Prehistory
Hello! My name is Zhenya and I am a programmer. Nothing special. For now.
Today I would like to share a story with a good ending, which convinced me that even if you don’t consider yourself to be above average programmers and solve trivial tasks, programming as a process can still be very exciting!
Before me was one of the most typical tasks: output the data to a text file. The file format is such that it opens on any desktop average device. I was sure of the simplicity of this task. But this week, fate decided to teach me a lesson ...
Story
It all started with choosing a library to make life easier and choosing a format. The format was docx and the
OenTBS library. It seems that everything in it was as it should - and the format of the file and use the template can be. But as shown by 3 days of work, if this thing can work with nested arrays, it is not in such an obvious way that it may be necessary to join some sect in order to comprehend this. I decided to follow the path of least resistance and just shared my thoughts about this library with the monitor and started looking for another one.
')
Next was a simple tool called
odtPHP . Whose site does not seem to work so far. As you have already guessed, along with the library, we had to change the format too - it became odt. If you really want to even be glad - open format and all that.
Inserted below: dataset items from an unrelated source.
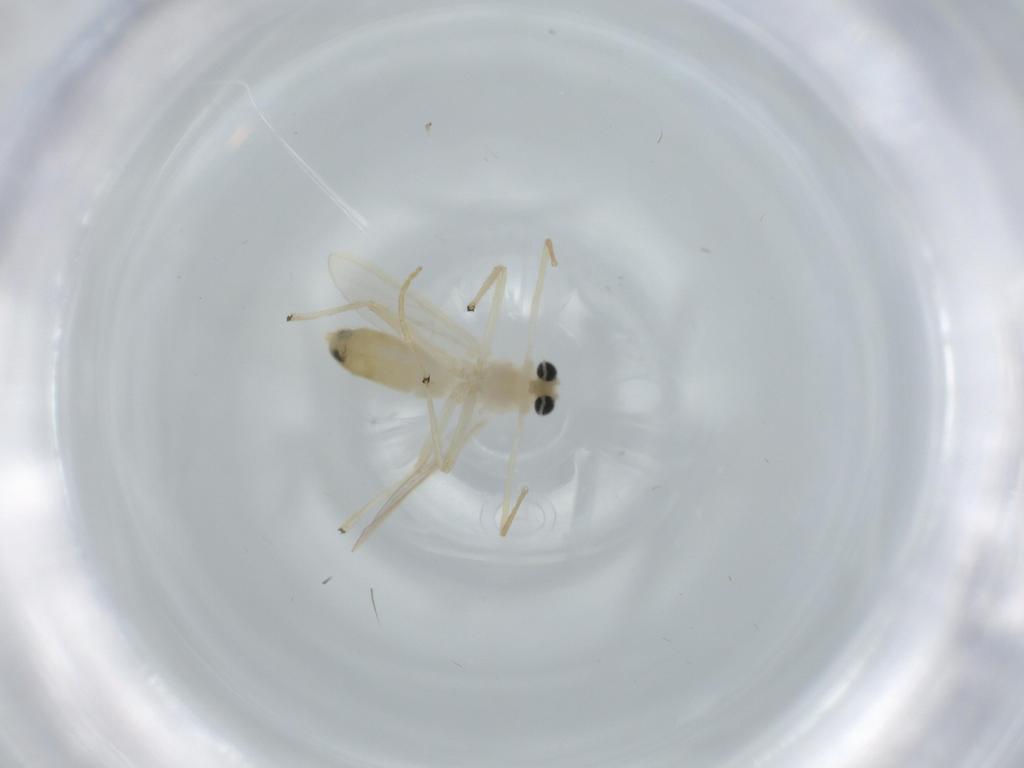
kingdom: Animalia
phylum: Arthropoda
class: Insecta
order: Diptera
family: Chironomidae
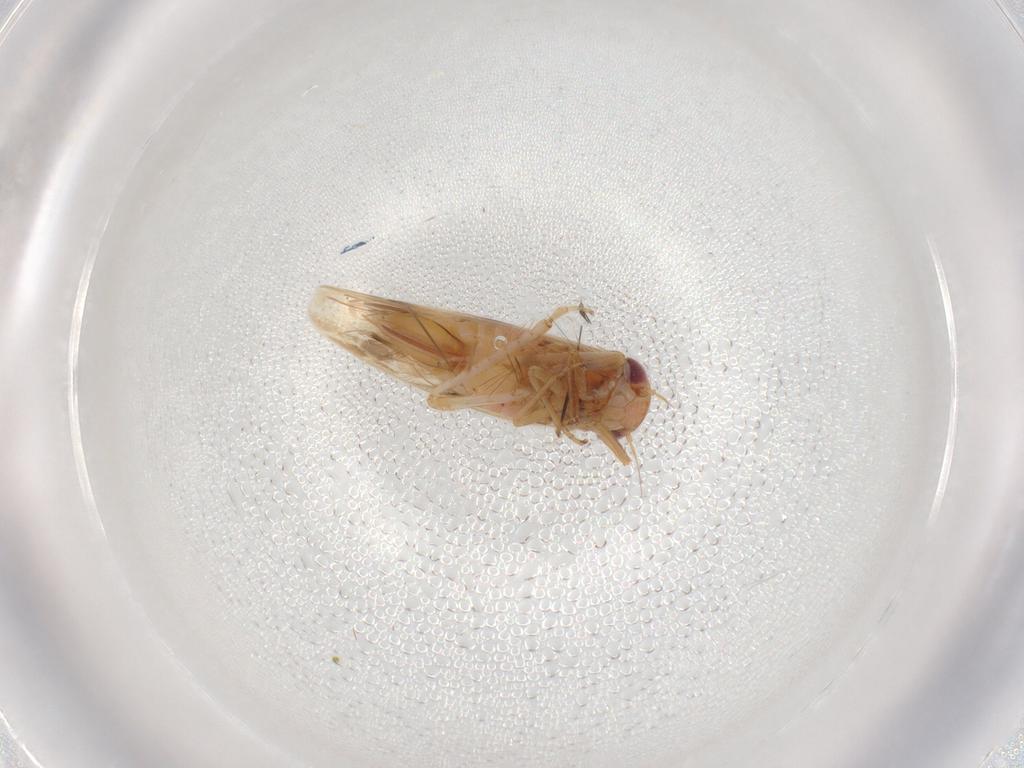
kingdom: Animalia
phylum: Arthropoda
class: Insecta
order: Hemiptera
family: Cicadellidae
This is where the fun began. The document is generated from the template. If you make a template in LibreOffice (namely, it was my first hand), then in Word it will open only after the issue of restoration. And if you create a template in Word `s? Then without recovery. But after minimal edits in the template, the odtPHP produced an error saying that the variable was not found in the template. Furious yelling and poking a finger at the name of a variable in the template did not help the cause. Strange. That is, it turned out that the desired variable is, as it were, written in the template, but odtPHP cannot find this variable through a regular expression.
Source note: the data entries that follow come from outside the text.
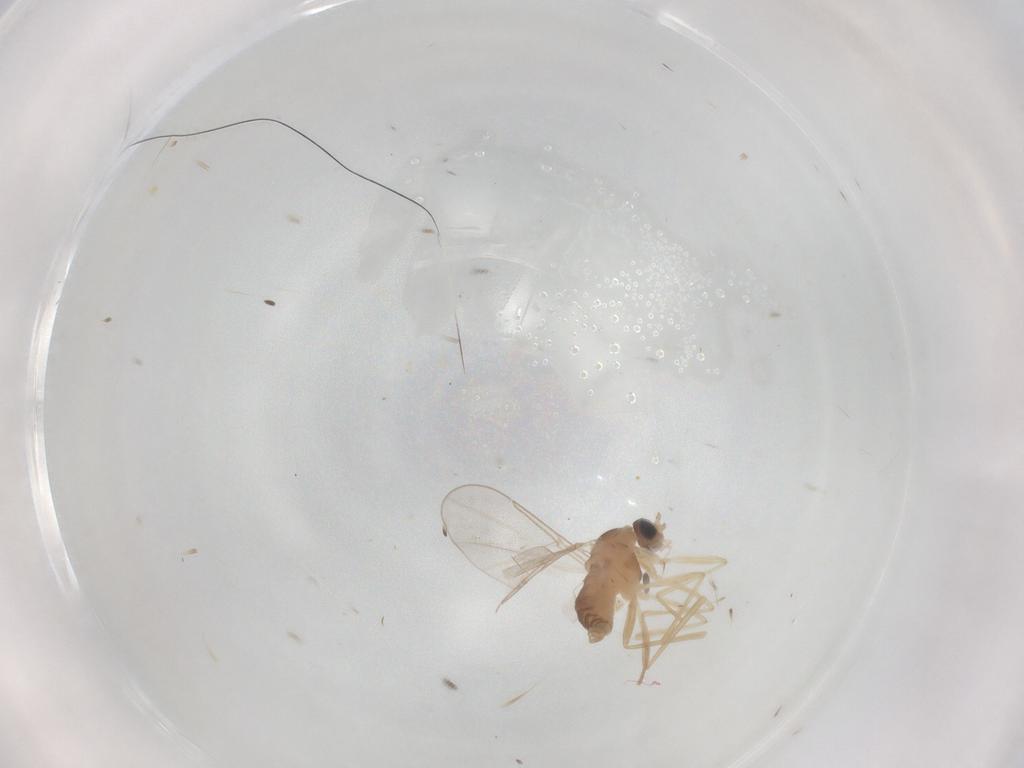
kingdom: Animalia
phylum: Arthropoda
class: Insecta
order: Diptera
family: Cecidomyiidae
Suspicions began to creep in that the space / dash / any-other-character in Wordʻe in the source code itself could be designated somehow differently. Since I knew that odt, like docx, this is a simple archived XML, I decided to delve into this issue and for greater certainty I created the same odt template via Google Drive. After unzipping the odt-files from different “creators”, the following picture came out:
It became obvious that the format is a format, but programs can have a different look on it. As you can guess, the entire contents of the file is stored in content.xml. I open it. Looking for my variables. And, lo and behold! I'm on the right track! This is how my variable looks in Wordʻe (a variant created in Wordʻe):
And this is how this fragment looks in content.xml:
And the regular expression was as simple as possible:
$reg = '@\[!--\sBEGIN\s' . $string . '\s--\](.*)\[!--.+END\s' . $string . '\s--\]@smU';
What is <text: s /> to learn and failed. You may think that this is a space, but why did he get in right here, and in other places just a space? Unclear. It was not possible to predict the arrangement of such magical spaces in Word. So it happened that Word somewhere inserts a space as a space, and somewhere as <text: s />, which breaks off the finding of a variable according to the minimum pattern.
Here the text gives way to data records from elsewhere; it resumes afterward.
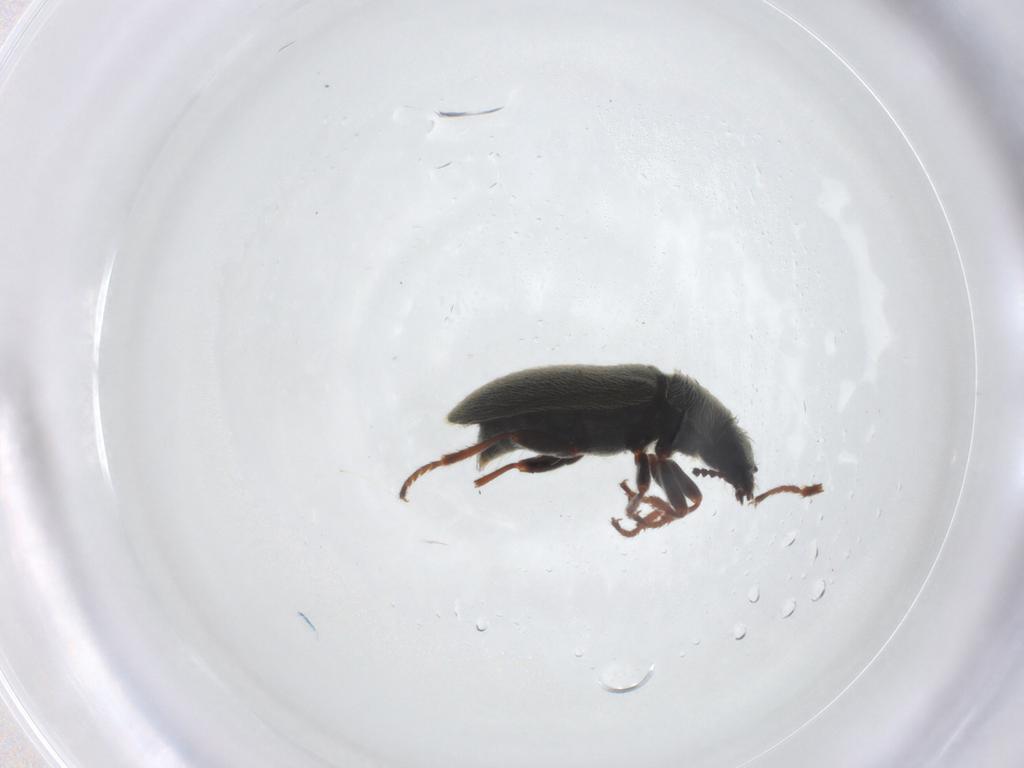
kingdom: Animalia
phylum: Arthropoda
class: Insecta
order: Coleoptera
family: Melyridae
This is how a trivial task turned into a fascinating journey through the structure of the odt format!
Morality
No matter what level of knowledge you have, and how low your own assessment of skills is, don't be afraid to dig deeper! Unless, of course, you are an excavator driver and a visit is not near the sign "It is forbidden to dig."
PS It would be very interesting to read such stories in the format of Prehistory-History-Moral from cool developers, which later could be told for educational purposes.